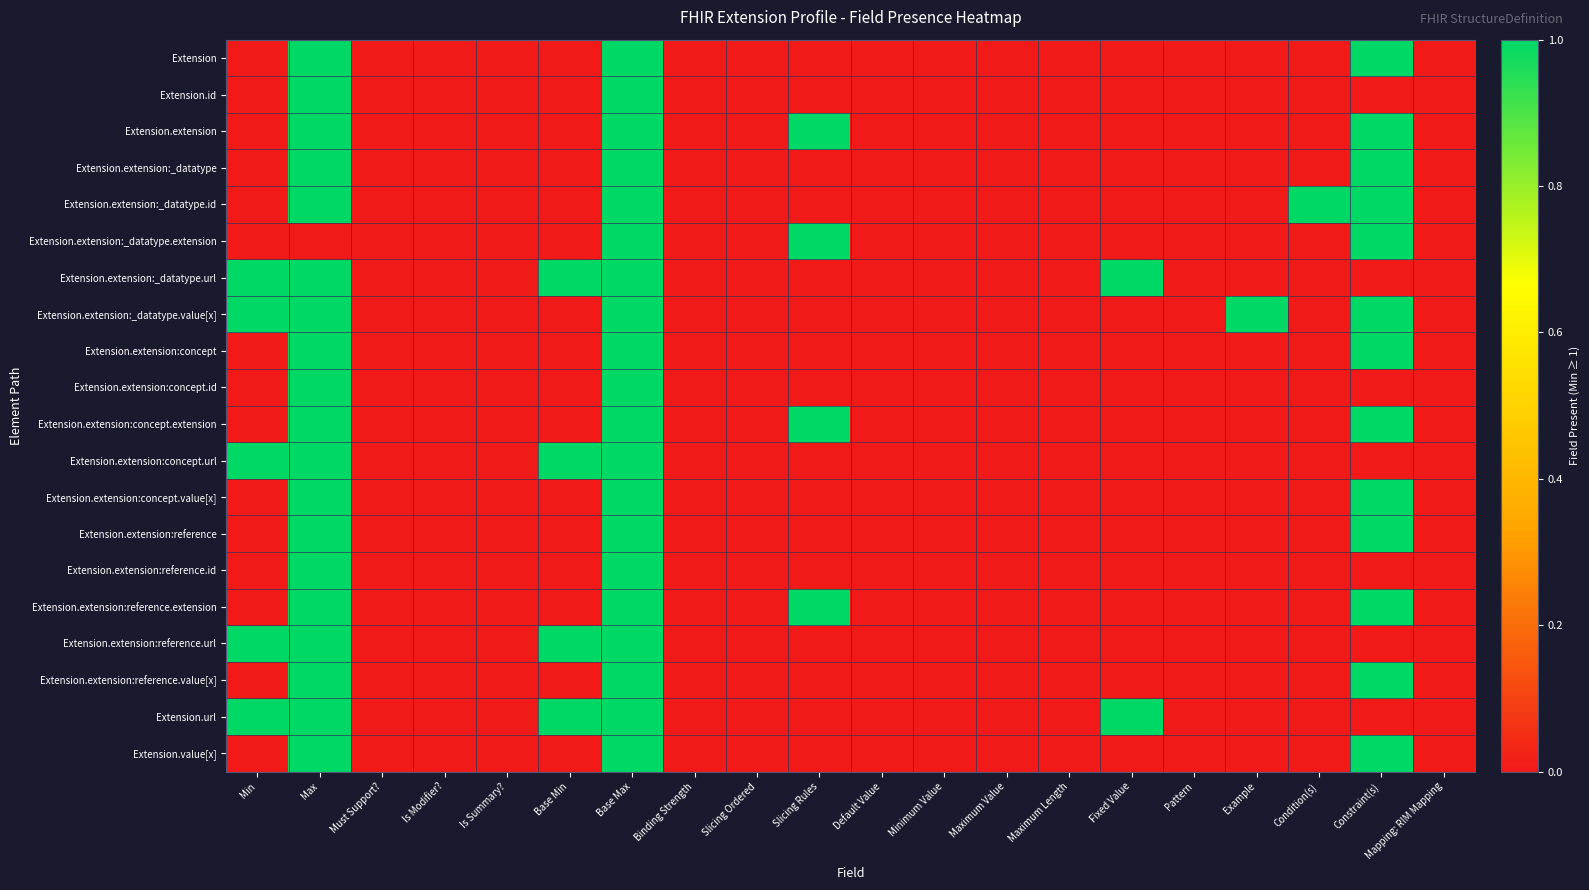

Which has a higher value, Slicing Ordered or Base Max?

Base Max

--

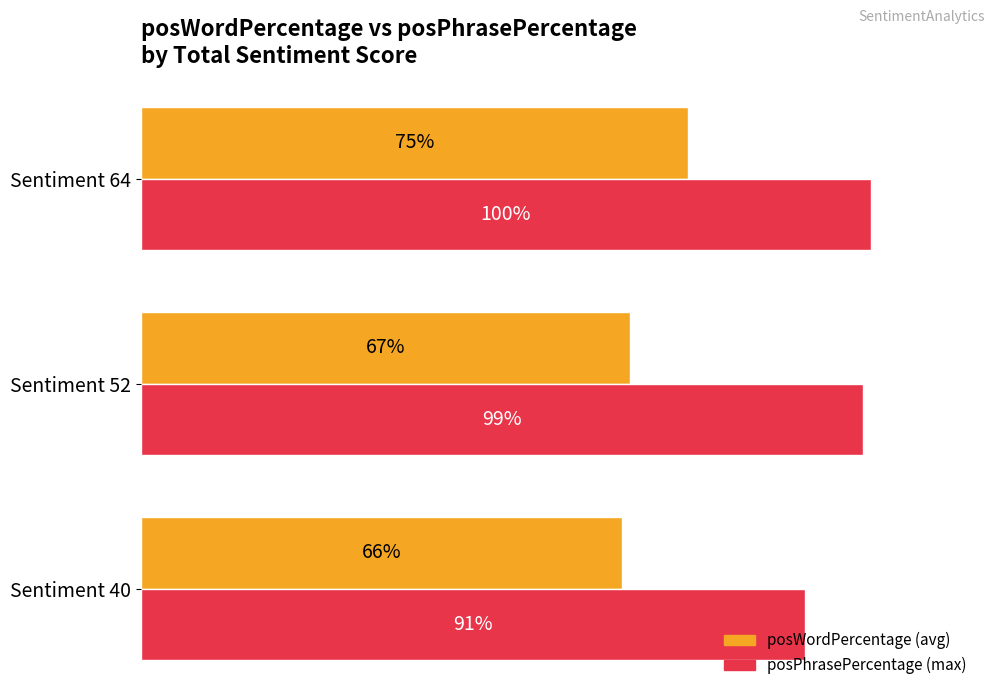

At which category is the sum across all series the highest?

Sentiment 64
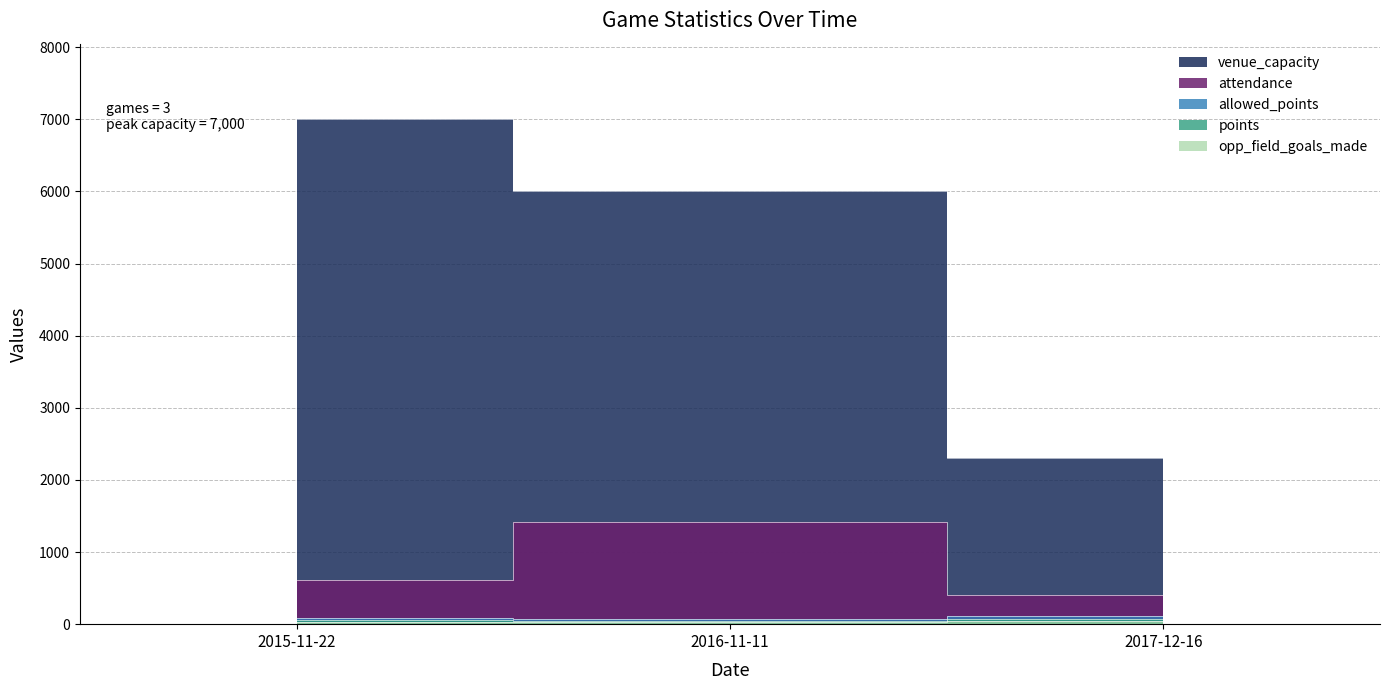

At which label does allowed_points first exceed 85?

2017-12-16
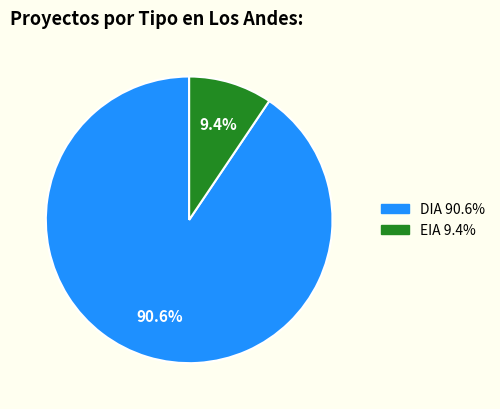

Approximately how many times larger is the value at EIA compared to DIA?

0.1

Exercise:
Identify each line of the items above that contains the word "Base" and copy those lines.

Expected answer:
Which has a higher value, Slicing Ordered or Base Max?
Base Max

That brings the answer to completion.